Allison was among the studio's longest-serving instructors, teaching both regular hot hatha classes and the foundations of vinyasa workshop series. Her teaching style prioritised anatomical awareness and safe sequencing, reflecting the studio's emphasis on sustainable practice over performance.

Lance led the Deeper Practices of Yoga workshop series — a monthly class drawing on pranayama, kumbakh (breath retention), hatha yoga mudras, and yoga nidra. Lance's workshops were intended for practitioners with at least a year of experience and focused on yoga's internal dimension rather than its physical expression.

Teaching Staff

The broader teaching staff included Floyd, Colin, Lara, Lei, Kathryn, Jill, and Jamie — each bringing distinct training backgrounds and areas of emphasis. The studio also hosted visiting teachers for specialist workshops, including Rhiannon (acro and partner yoga), Ellen Heed (functional anatomy), and Andrey Lappa himself for his multi-day Universal Yoga intensive.

Teacher Training Philosophy

A distinctive feature of Hot Yoga For Life's teaching culture was the relationship between its teacher training program and its regular faculty. Many of the studio's teachers had completed the 500-hour curriculum on-site, which meant the faculty shared a common vocabulary and methodological approach. The teacher training program was designed not as a credential-production exercise but as a genuine formation process — the kind of sustained, immersive training that produces teachers who understand why they're cuing what they're cuing, not just how.

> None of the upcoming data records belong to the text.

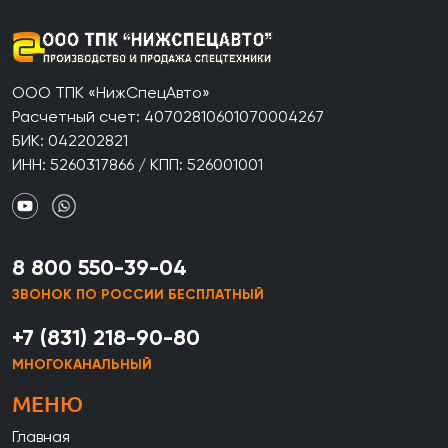
ООО ТПК «НижСпецАвто»
Расчетный счет: 40702810601070004267
БИК: 042202821
ИНН: 5260317866 / КПП: 526001001
8 800 550-39-04
ЗВОНОК ПО РОССИИ БЕСПЛАТНЫЙ
+7 (831) 218-90-80
МНОГОКАНАЛЬНЫЙ
МЕНЮ
Главная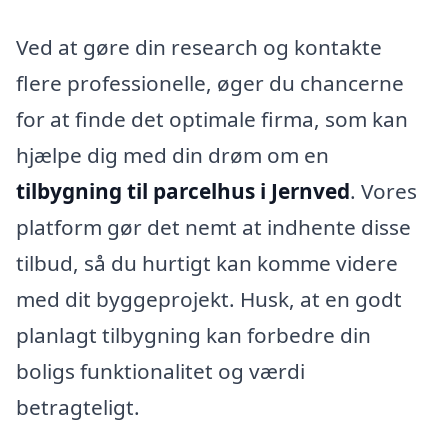
Ved at gøre din research og kontakte
flere professionelle, øger du chancerne
for at finde det optimale firma, som kan
hjælpe dig med din drøm om en
tilbygning til parcelhus i Jernved
. Vores
platform gør det nemt at indhente disse
tilbud, så du hurtigt kan komme videre
med dit byggeprojekt. Husk, at en godt
planlagt tilbygning kan forbedre din
boligs funktionalitet og værdi
betragteligt.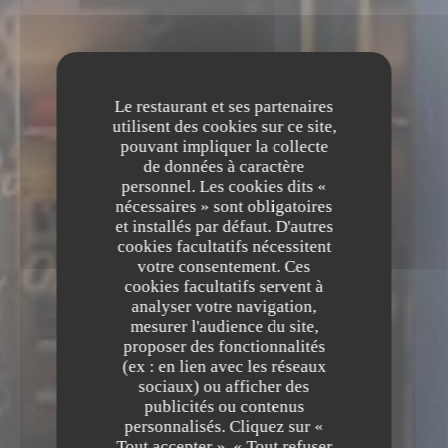
Le restaurant et ses partenaires
utilisent des cookies sur ce site,
pouvant impliquer la collecte
de données à caractère
personnel. Les cookies dits «
nécessaires » sont obligatoires
et installés par défaut. D'autres
cookies facultatifs nécessitent
votre consentement. Ces
cookies facultatifs servent à
analyser votre navigation,
mesurer l'audience du site,
proposer des fonctionnalités
(ex : en lien avec les réseaux
sociaux) ou afficher des
La Table des Oliviers
publicités ou contenus
personnalisés. Cliquez sur «
La Table des Oliviers
Tout accepter », « Tout refuser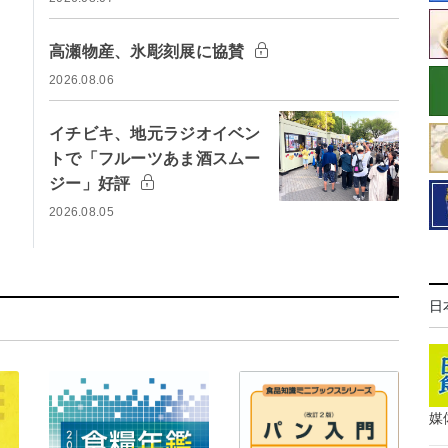
高瀬物産、氷彫刻展に協賛
2026.08.06
イチビキ、地元ラジオイベン
トで「フルーツあま酒スムー
ジー」好評
2026.08.05
日
媒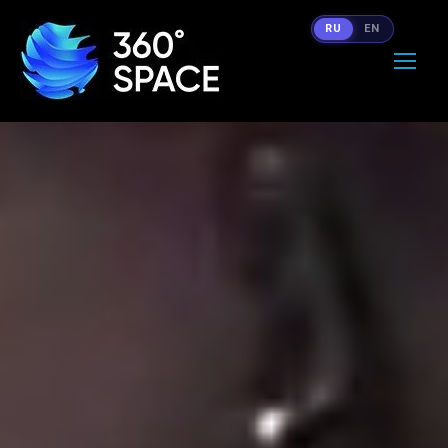
RU
EN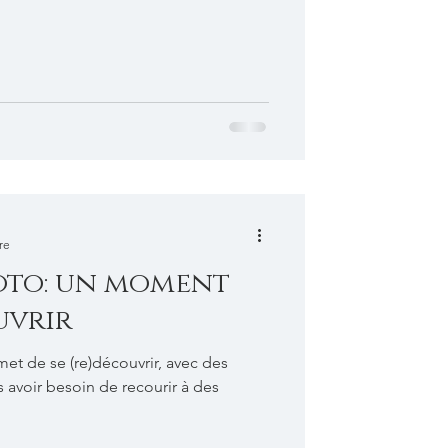
re
oto: un moment
uvrir
et de se (re)découvrir, avec des
s avoir besoin de recourir à des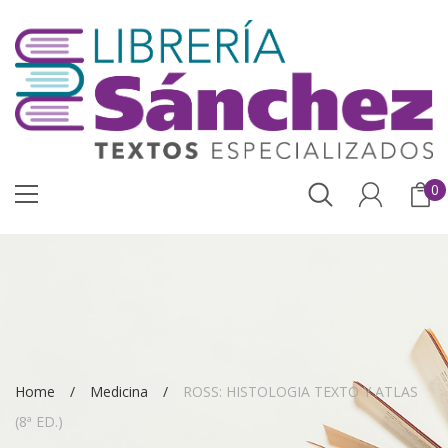
0
Home
Medicina
ROSS: HISTOLOGIA TEXTO Y ATLAS
(8ª ED.)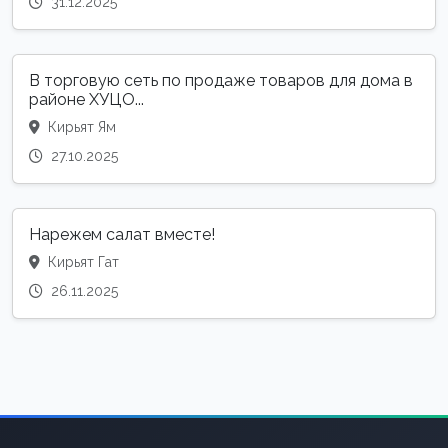
31.12.2025
В торговую сеть по продаже товаров для дома в
районе ХУЦО...
Кирьят Ям
27.10.2025
Нарежем салат вместе!
Кирьят Гат
26.11.2025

For individual teacher profiles and biographies, browse the instructor archive pages linked above or see the full archive index.

This page is preserved from the Hot Yoga For Life historical archive (2014). For current class schedules and offerings, see our homepage.

About the Studio's Teachers

Teacher transitions at Hot Yoga For Life followed natural patterns — some instructors taught for years and then moved to other studios, founded their own teaching practices, or transitioned away from teaching entirely. The studio's structure supported this fluidity by training successive cohorts through teacher training, ensuring the teaching roster remained refreshed without dependence on any single teacher's continued availability.

What unified the Hot Yoga For Life teaching faculty across individual lineages and styles was a shared commitment to depth of practice rather than surface-level fitness instruction. The teachers documented in this archive came from different yoga traditions but all prioritized the integration of philosophical study, anatomical awareness, and meditative practice alongside the physical asanas that fill regular class time.